TEXT FOR ANALYSIS -
BEGIN
Monday, January 30, 2012

Sessions Marked for Kill

Some times when we kill an ORACLE session with the “alter system kill” statement, it will return a message that the session is marked for kill. In most of the cases, it will be rolling back a huge transaction that you executed.

As an example, if you killed a session which was supposed to update/delete 1Million rows on half the way , it will definitely take some time to roll the changes back. This can be verified by checking the v$transaction table.

SQL> select count(*) cnt from test_tab1;

CNT
----------

769538

SQL> update test_tab1 set c1 = c1+1;

Huge update is going on now.In between, if you kill the session and check the v$transaction table you will see the change in the values of "Number of undo blocks used" and "Number of undo records used"
END
Answer these questions from the post on Oracle sessions marked for kill:
1. What message can be returned after a session is killed with the "alter system kill" statement?
2. Which table can be checked to verify that changes are being rolled back?
3. What count did the query on test_tab1 return?
The records have no connection to the text.

SUPPLIED DATA -
BEGIN
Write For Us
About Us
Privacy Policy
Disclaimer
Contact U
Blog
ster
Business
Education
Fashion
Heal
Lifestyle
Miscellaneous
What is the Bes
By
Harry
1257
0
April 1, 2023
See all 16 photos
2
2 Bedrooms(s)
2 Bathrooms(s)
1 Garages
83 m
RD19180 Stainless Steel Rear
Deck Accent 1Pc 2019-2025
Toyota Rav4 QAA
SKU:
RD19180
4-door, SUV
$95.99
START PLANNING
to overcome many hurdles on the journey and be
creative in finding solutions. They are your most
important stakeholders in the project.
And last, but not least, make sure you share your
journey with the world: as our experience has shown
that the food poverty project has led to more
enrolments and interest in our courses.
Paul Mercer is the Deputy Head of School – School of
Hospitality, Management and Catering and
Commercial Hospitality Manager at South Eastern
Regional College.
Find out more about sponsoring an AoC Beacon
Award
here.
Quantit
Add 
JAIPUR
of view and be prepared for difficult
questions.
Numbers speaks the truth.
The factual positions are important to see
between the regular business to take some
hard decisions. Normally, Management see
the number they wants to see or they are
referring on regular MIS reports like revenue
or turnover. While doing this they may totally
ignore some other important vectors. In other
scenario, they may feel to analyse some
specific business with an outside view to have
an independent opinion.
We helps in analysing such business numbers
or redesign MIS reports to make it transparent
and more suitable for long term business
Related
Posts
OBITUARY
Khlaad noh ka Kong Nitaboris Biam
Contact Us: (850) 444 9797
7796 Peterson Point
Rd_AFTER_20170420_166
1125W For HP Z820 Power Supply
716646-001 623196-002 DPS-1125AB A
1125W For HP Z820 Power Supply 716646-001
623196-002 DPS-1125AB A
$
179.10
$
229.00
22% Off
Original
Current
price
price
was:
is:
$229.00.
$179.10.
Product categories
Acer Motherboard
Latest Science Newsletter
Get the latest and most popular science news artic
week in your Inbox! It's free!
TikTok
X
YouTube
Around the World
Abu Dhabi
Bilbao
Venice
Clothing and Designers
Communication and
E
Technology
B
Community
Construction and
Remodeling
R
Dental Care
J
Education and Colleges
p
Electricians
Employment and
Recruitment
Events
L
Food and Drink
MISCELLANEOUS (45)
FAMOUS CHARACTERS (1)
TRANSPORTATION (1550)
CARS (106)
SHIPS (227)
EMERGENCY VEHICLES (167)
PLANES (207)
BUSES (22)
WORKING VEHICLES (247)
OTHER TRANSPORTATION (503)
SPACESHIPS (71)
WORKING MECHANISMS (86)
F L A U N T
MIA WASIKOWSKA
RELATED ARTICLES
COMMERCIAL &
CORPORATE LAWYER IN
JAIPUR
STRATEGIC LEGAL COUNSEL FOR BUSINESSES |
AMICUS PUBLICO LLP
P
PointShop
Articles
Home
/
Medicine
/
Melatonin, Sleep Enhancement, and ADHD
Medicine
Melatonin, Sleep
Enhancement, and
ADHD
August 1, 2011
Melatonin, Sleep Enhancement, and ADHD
END
RESPONSE -
1. A message that the session is marked for kill.
2. The v$transaction table.
3. 769538.